A professora paulista de história da arte Luisa Oliveira explica que as mulheres sempre se valeram das expressões artísticas para se empoderarem. “Um ótimo exemplo é a pintora Frida Kahlo, que pintou vários autorretratos. O que as mulheres fazem atualmente é misturar o trabalho manual com a arte, e essa é uma ótima maneira de expressar a forma como elas veem o mundo e de difundir o feminismo”, conclui a especialista.

TEXTO 5 – O governo 'feminista' da Suécia está funcionando?
O governo da Suécia se descreve como "O primeiro governo feminista do mundo". Mas como a agenda em prol das mulheres está sendo colocada em prática? David Crouch, jornalista baseado em Gotemburgo, a segunda maior cidade do país, investigou a situação.
Dezenas de mulheres de reuniram na praça central de Estocolmo, no dia 15 de fevereiro, para formarem o horário 16:00.
Representantes de grupos de defesa de direitos das mulheres, de partidos políticos e de sindicatos, elas queriam chamar atenção para a desigualdade entre os salários de homens e mulheres na Suécia.
Essa diferença significaria, por exemplo, que a última hora da jornada diária, entre 16h e 17h, seria cumprida por elas de graça - daí o horário formado no protesto. "Para se ter igualdade de gênero, é preciso mudar o equilíbrio de poder, e isso leva tempo. Mas até eu estou impaciente", disse a ministra da Igualdade, Asa Regner, durante o protesto.

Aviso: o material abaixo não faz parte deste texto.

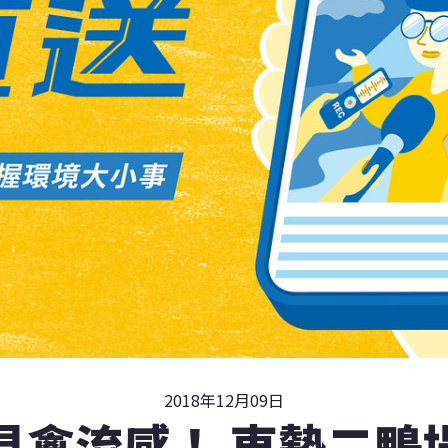
2018年12月09日
見禽流感！ 東勢二鴨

A situação vem melhorando sob o "governo feminista", instalado a partir do momento em que a coalizão de centro-esquerda formada entre o Partido Social Democrata Sueco e o Partido Verde assumiu o poder, em 2014. Mas ainda há um longo caminho a percorrer, dizem os críticos.

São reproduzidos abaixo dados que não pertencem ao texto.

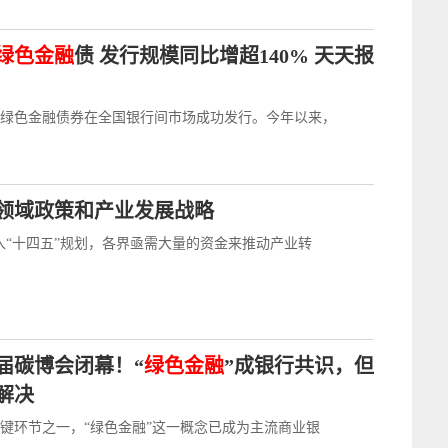
绿色金融
债 发行规模同比增超140% 天天报
绿色金融债券在全国银行间市场成功发行。今年以来，
领域政策和产业发展战略
入“十四五”规划，各界亟需大量的资金来推动产业转
届碳博会闭幕！“
绿色金融
”成银行共识，但
解决
键环节之一，“绿色金融”这一概念已成为主流商业银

Nesta semana, houve muitas críticas após, em uma visita para tratar de relações comerciais, integrantes da delegação sueca serem instruídas a cumprir a lei iraniana que determina que mulheres devem cobrir a cabeça.
No ano passado, um relatório de uma coalização de ONGs condenou a Suécia por continuar a exportar armas para países que violam direitos de mulheres.
Isso seria "totalmente incompatível" com sua política feminista, assim como a decisão do governo de dar fim ao direito de refugiados de se reunirem novamente com seus familiares, deixando para trás mulheres e meninas em países assolados pela guerra.
Apesar da imagem da sociedade sueca perante ao mundo como igualitária, em que mulheres desfrutam de um status elevado, ainda há muita desigualdade. O país é lider no mundo industrializado em termos de igualdade de gênero no setor público, segundo a Organização para Coorperação Econômica e Desenvolvimento (OCDE). No entanto, no setor privado, que se expandiu muito em anos recentes, homens ainda ocupam 80% dos cargos gerenciais e 94% dos postos de alto escalão. Nos conselhos editoriais de jornais, por exemplo, há três homens para cada mulher, enquanto os homens são 70% dos entrevistados ouvidos pela mídia. Em 2014, 75% dos professores universitários eram homens. E, nas ruas, muitos avaliam que os benefícios não são tão óbvios. "É bom para o governo dizer que é feminista", diz Matilda Andersson, uma cabelereira de 24 anos de Gotemburgo. "Mas não notei mudanças na minha vida. Na verdade, sinto-me menos segura nas ruas em comparação com há alguns anos." Ela destaca que trabalha em uma indústria predominantemente feminina, mas na qual os cabeleireiros "celebridades" são homens.
Foi parar nas manchetes do país a decisão de um hospital de uma pequena cidade no norte do país de fechar sua maternidade, fazendo com que mulheres tenham de dirigir 100 km para dar à luz.